> **What to produce**:
In the entries below, repeat only the lines between those holding "Рязанской области" and "roza los 19.000 visitantes durante su", inclusive. Leave pictures out.

== Study material ==

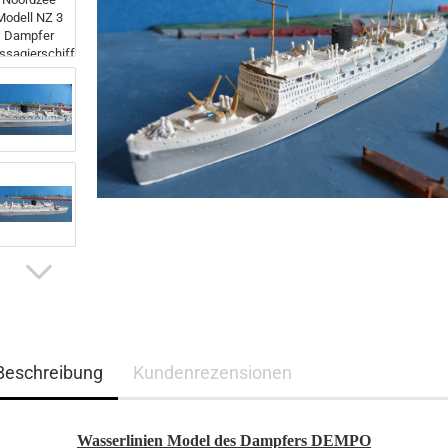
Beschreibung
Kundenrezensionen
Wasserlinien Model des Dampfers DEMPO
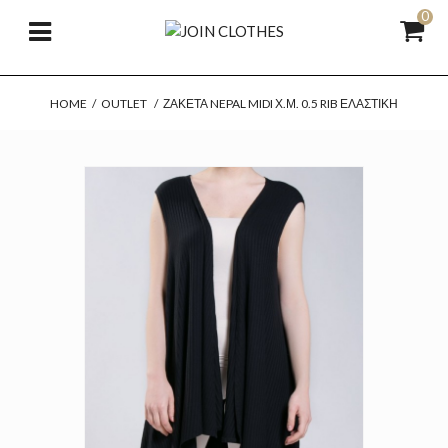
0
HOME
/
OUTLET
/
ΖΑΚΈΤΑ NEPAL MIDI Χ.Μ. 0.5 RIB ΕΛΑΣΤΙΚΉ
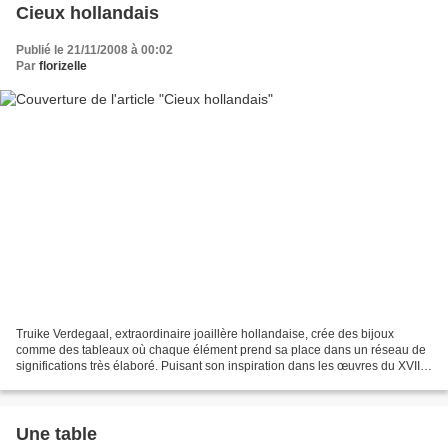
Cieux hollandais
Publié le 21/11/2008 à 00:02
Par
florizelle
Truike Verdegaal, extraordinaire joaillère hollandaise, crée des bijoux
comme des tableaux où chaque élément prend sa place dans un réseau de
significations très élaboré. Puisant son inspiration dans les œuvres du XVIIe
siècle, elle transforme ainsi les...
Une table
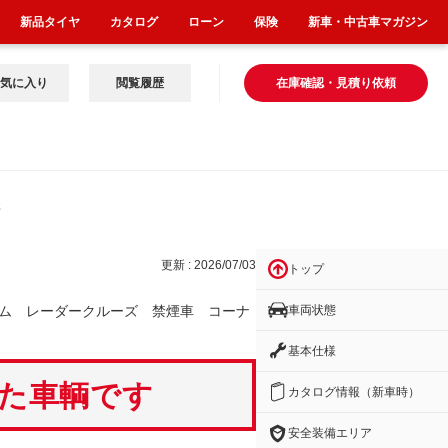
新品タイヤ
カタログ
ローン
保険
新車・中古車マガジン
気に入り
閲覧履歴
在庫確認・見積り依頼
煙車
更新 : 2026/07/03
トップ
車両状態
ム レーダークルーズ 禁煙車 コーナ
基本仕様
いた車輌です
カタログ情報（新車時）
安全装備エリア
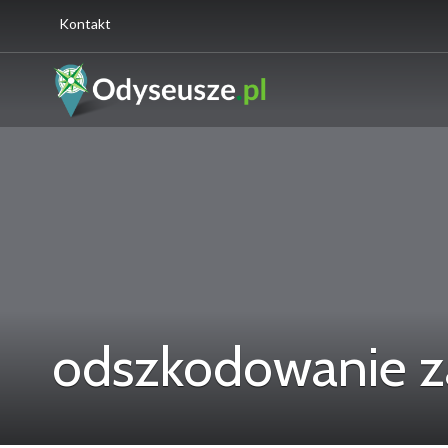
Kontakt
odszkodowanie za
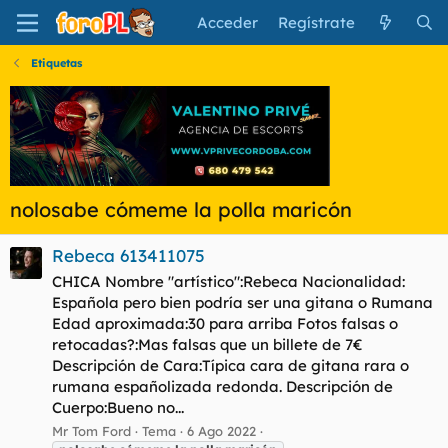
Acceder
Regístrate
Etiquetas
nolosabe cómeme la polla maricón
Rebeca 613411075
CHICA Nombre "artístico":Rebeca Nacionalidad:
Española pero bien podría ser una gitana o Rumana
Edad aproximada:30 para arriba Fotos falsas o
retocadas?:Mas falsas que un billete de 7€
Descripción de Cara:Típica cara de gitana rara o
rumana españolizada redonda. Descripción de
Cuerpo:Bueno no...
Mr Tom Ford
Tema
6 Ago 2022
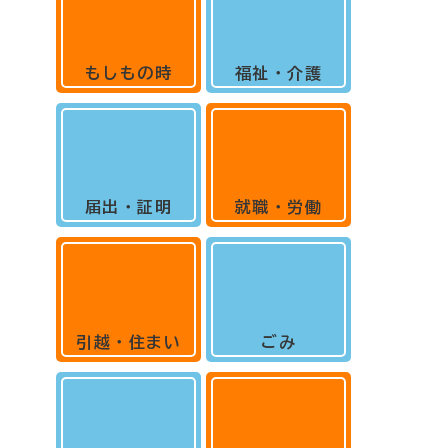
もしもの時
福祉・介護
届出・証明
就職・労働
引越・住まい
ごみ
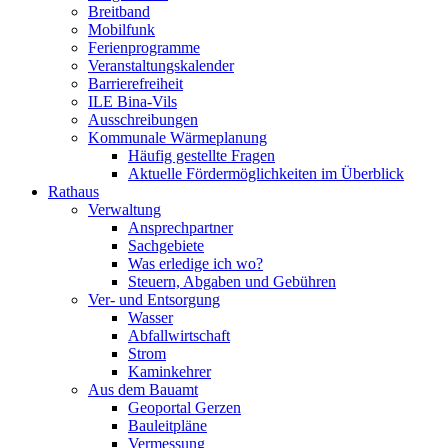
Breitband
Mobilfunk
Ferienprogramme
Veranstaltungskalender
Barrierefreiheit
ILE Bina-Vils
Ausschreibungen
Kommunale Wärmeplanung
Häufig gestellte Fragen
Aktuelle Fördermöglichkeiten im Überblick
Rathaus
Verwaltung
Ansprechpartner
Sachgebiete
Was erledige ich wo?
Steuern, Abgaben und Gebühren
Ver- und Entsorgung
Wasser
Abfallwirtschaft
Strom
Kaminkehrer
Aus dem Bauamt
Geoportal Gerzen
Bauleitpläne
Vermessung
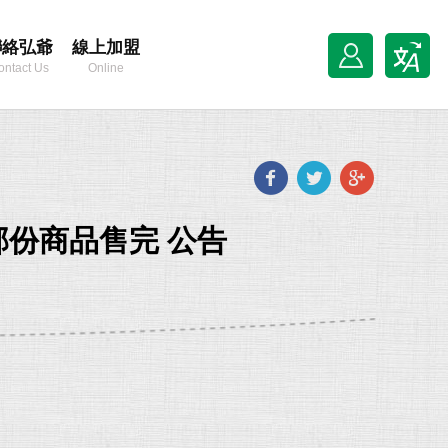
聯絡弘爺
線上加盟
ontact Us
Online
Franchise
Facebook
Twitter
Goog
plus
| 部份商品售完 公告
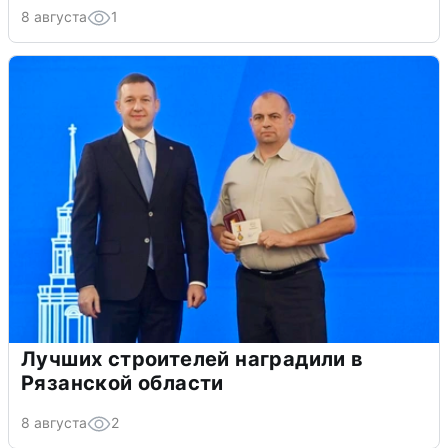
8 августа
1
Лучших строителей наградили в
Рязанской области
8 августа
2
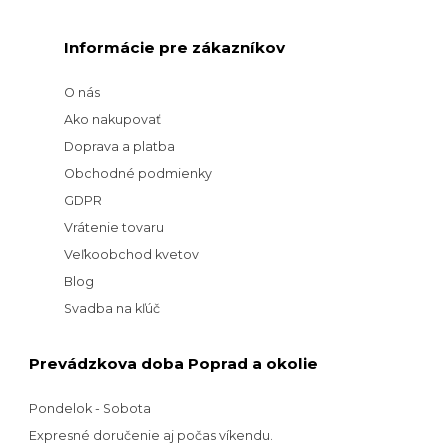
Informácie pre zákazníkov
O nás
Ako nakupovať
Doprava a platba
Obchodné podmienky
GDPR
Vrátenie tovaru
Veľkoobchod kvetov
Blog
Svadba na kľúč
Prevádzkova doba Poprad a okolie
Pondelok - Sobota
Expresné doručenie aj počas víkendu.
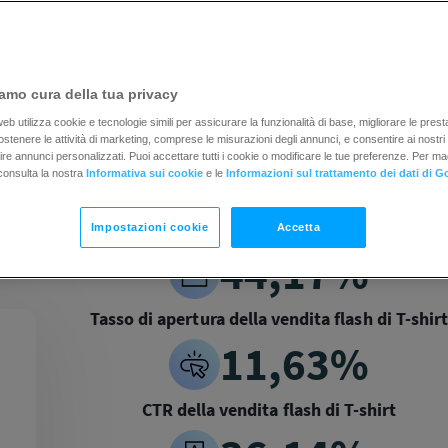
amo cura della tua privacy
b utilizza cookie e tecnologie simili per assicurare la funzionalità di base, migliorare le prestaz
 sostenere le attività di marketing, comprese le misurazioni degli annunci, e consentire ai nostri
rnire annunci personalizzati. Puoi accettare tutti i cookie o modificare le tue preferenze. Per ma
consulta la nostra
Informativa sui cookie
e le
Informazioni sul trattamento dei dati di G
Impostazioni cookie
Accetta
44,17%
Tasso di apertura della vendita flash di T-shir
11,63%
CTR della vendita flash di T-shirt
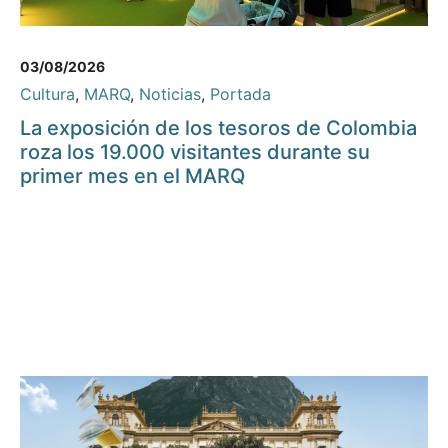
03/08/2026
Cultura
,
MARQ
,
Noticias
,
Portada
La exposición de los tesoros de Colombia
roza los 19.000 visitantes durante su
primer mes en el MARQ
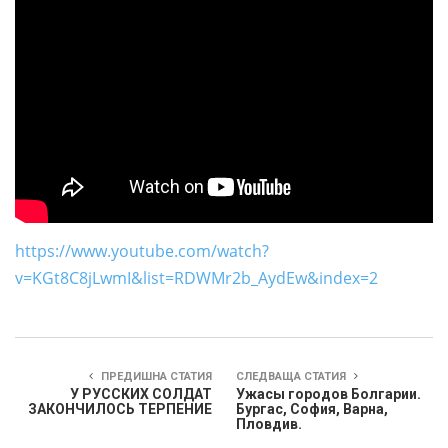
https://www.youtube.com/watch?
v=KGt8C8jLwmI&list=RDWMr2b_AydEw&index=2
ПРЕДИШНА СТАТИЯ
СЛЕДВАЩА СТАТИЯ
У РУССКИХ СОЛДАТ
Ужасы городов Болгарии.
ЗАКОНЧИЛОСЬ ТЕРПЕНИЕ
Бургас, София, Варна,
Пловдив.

===

> **Solution for this task**:
Рязанской области
8 августа
2
Informácie pre zákazníkov
O nás
Ako nakupovať
Doprava a platba
Obchodné podmienky
GDPR
Vrátenie tovaru
Veľkoobchod kvetov
Blog
Svadba na kľúč
Prevádzkova doba Poprad a okolie
Pondelok - Sobota
Expresné doručenie aj počas víkendu.
amo cura della tua privacy
b utilizza cookie e tecnologie simili per assicurare la funzionalità di base, migliorare le prestaz
 sostenere le attività di marketing, comprese le misurazioni degli annunci, e consentire ai nostri
rnire annunci personalizzati. Puoi accettare tutti i cookie o modificare le tue preferenze. Per ma
consulta la nostra
Informativa sui cookie
e le
Informazioni sul trattamento dei dati di G
Impostazioni cookie
Accetta
44,17%
Tasso di apertura della vendita flash di T-shir
11,63%
CTR della vendita flash di T-shirt
03/08/2026
Cultura
,
MARQ
,
Noticias
,
Portada
La exposición de los tesoros de Colombia
roza los 19.000 visitantes durante su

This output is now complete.